I have cried after this because maybe all feelings and relationships are just lies? Maybe every is just acting as though they like each other so that society won’t reject them?

I have never had a long term relationship with anyone of the opposite sex growing up, in fact my parents forbade this, so I’d have to see a person in secret until my parents found out, then all hell would break lose.

Anyone who claimed that they “loved” me, would accuse me of “pushing them away”, which was even more baffling given that I was trying to be as polite to them as possible and trying to listen to them by paying full attention. I was also very honest with my feelings and clearly voiced my worries. Since nobody would ever calmly explain what I was supposedly doing “wrong” in a sensible and coherent manner, I couldn’t “correct” this, then that person would complain, then desert me. It leaves me baffled to this day. Given how aloofly and sometimes angrily my parents act towards each other, it is a miracle that I was even born. That I was even born at all is a perplexing puzzle in and of itself.

This is why PSHE and Psychological counselling have been utterly useless to me. One counselling session, I even said that my parents hate each other and I was accused of lying by the therapist then! How could they hate each other if they’re both married? How dare I say such horrible things about my parents!

This is why I truly give up. If anyone claims that “a problem shared is a problem halved” or “talking issues through with a counsellor helps”, then I have to conclude that these people occupy a completely different parallel dimension to the one that my family and myself occupy. Sadly, in the dimension I inhabit, a problem shared is a problem doubled and talking about problems only escalates the situation.

In all honesty, I have found brick walls to be more responsive than teachers in PSHE and counsellors. They don’t understand me or my family. At least the brick walls echoes reflect my situation accurately and aren’t idealised fantasy. One can have a productive discussion with a brick wall that is far more enlightening than any PSHE lesson. In fact my mother often said that talking to my father was about as much use as talking to a brick wall, that’s why she reads and does solitary activities a lot.

When I hear statements such as “PSHE empowers students to have quality relationships”, it makes about as much logical and ideological sense to me as the fairytale statement: “That prince will turn into a frog if you kiss him.”

It does also seem rather disingenuous that teachers would try and preach the values of “mutual respect” and “trust” in relationships, only to yell, scream and use sarcasm on us later. The main things I learned from school teachers were: hypocrisy, sarcastic guilt tripping, how to scream loudly, how to lose control and how to be stressed. Sorry, but this is what I learned from most teachers at school. I can count using the fingers on one hand the number of teachers I had who were calm, respectful and kind.

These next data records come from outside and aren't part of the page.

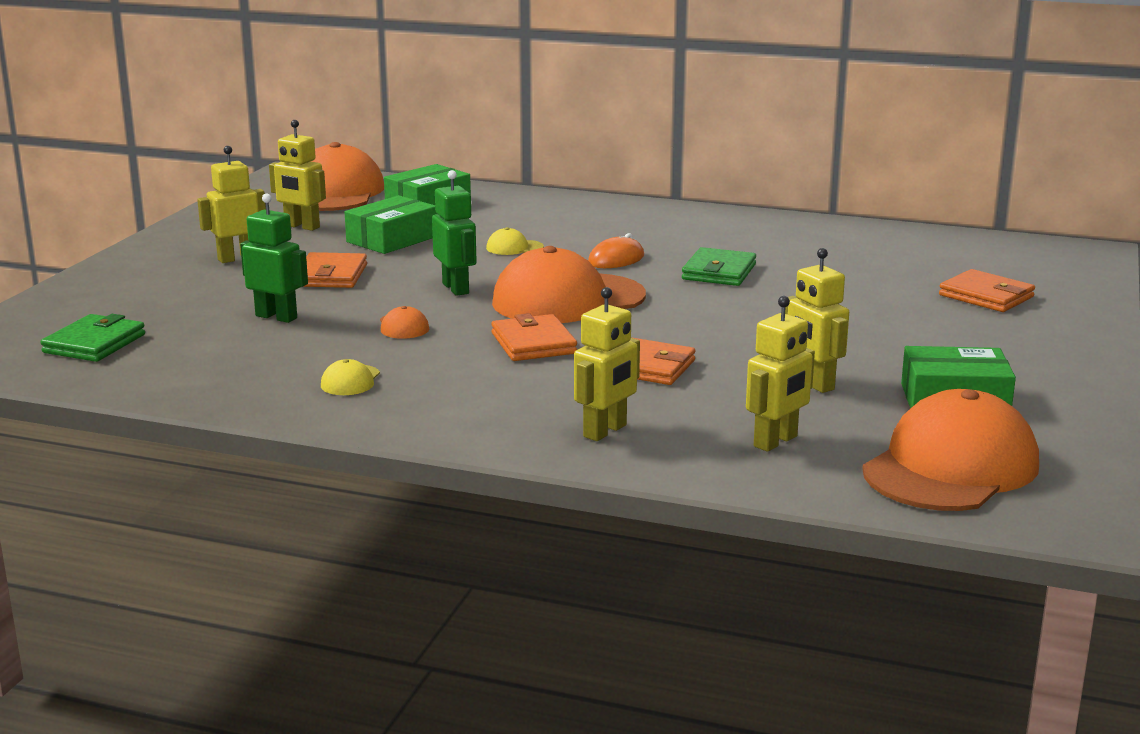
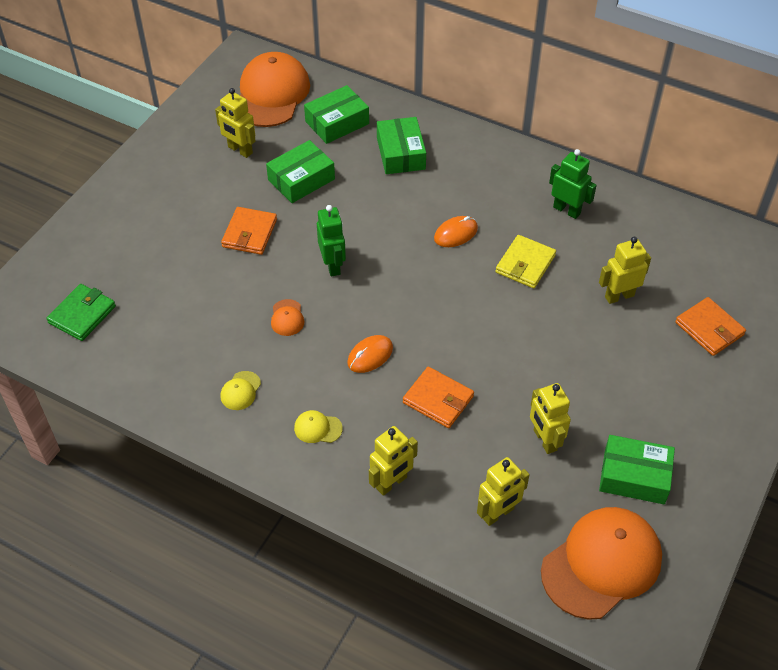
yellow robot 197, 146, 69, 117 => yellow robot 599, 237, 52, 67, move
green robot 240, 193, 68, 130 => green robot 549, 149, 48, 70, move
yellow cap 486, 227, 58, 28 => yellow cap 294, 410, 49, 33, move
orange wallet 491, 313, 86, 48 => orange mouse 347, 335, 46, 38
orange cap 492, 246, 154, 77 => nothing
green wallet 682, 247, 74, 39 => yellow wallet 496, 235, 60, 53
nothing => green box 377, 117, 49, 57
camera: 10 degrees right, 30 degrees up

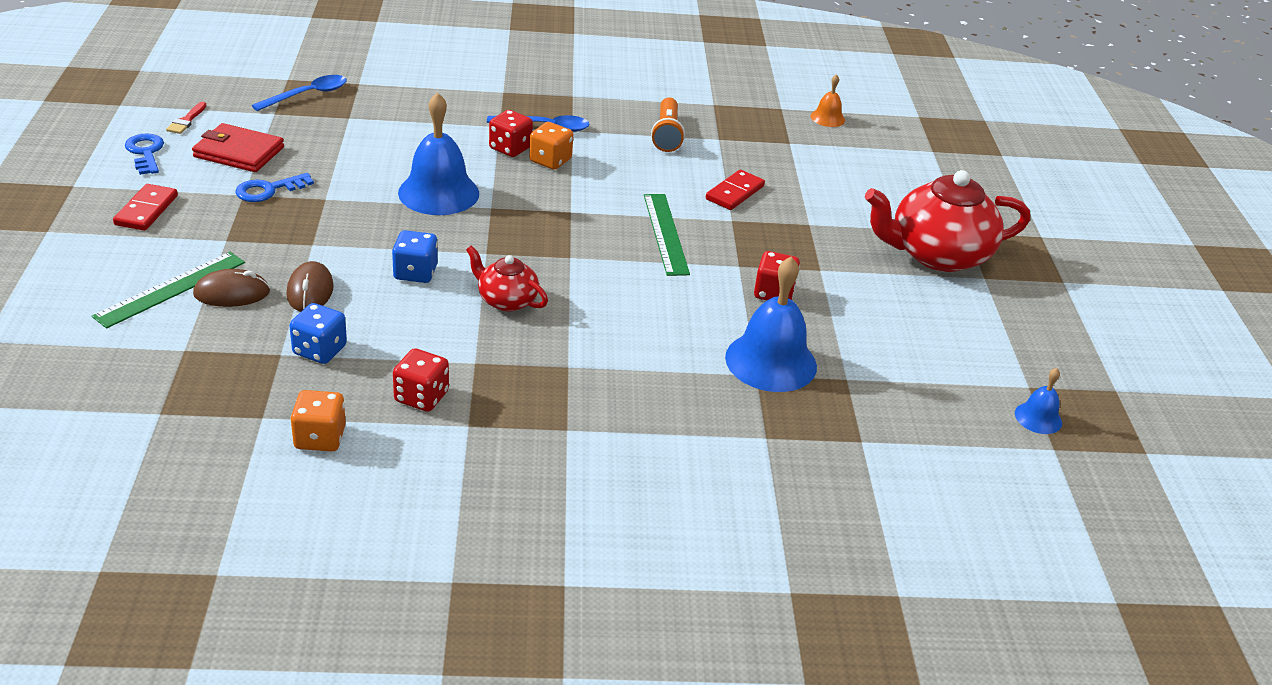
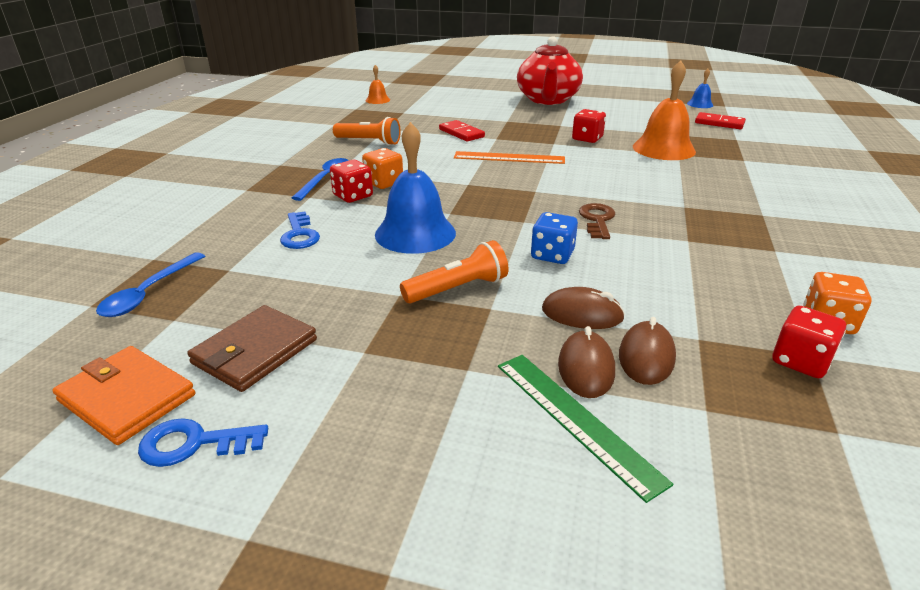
red domino 113, 184, 65, 47 => red domino 695, 112, 51, 17, move
red brush 166, 102, 41, 32 => orange wallet 53, 346, 142, 99
red wallet 192, 123, 92, 49 => brown wallet 187, 305, 130, 87
blue key 235, 173, 79, 29 => blue key 280, 211, 40, 38, move
blue spoon 252, 75, 95, 36 => blue spoon 96, 252, 109, 65, 135 degrees counterclockwise
blue dice 289, 303, 58, 61 => nothing
red dice 393, 348, 56, 64 => red dice 772, 305, 74, 73, move
red teapot 466, 245, 82, 67 => brown key 579, 203, 36, 36
green ruler 644, 194, 46, 82 => orange ruler 454, 151, 111, 13
blue bell 725, 257, 92, 135 => orange bell 633, 60, 63, 100
nothing => orange flashlight 400, 240, 108, 63
nothing => brown mouse 619, 317, 57, 68
camera: 70 degrees left, 5 degrees down

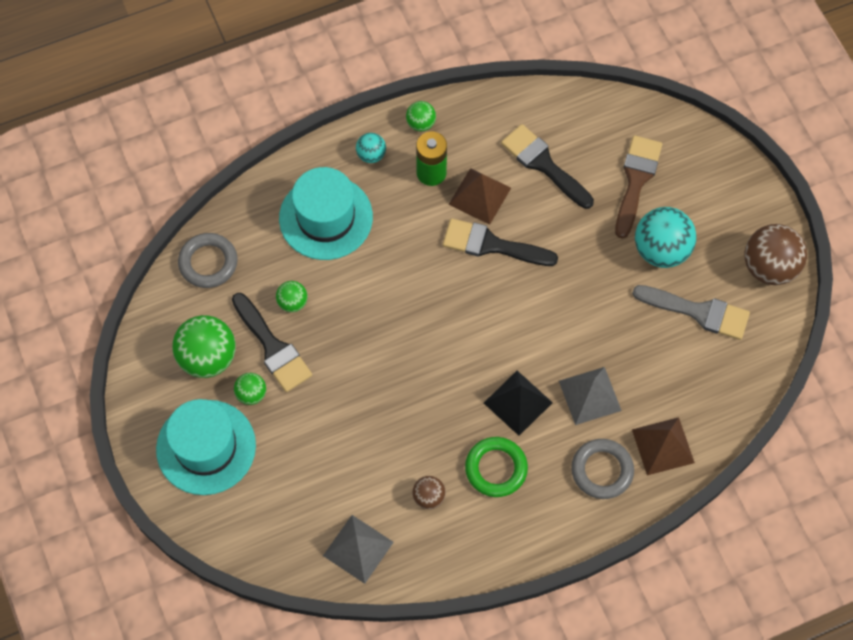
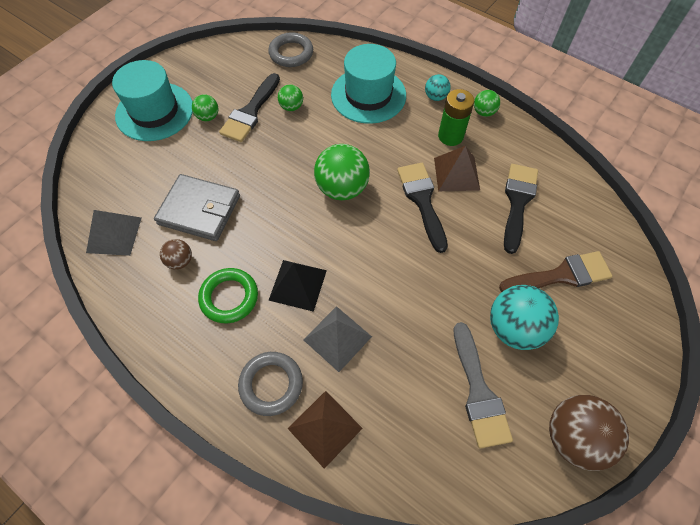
green ball 172, 315, 64, 63 => green ball 314, 144, 56, 56, move
nothing => grey wallet 154, 174, 86, 67
camera: 60 degrees right, 5 degrees down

Given how high divorce statistics are, one thing is painfully clear, how we relate to each other and the institutions that encourage prohibitively expensive ceremonies to unite people aren’t working.

One thing I have learned is that loneliness is a constant companion and that the sexes despise each other. This is why I wonder if I could perhaps imagine someone kind and supportive talking to me might ease the pain? A sort of imaginary confidante. It would be a lot less messy and having an imaginary family would not interfere with my career prospects or put me at a disadvantage. It is sad that I have to do this, but I don’t see another alternative. I sadly certainly won’t be allowed to see anyone who is alive and real while my parents are still on earth.

In conclusion, life does seem to be a miserable, futile battle between men and women. Anti depressants, PSHE and talk therapy can never ever ease the loneliness and stress of the modern world. Sorry.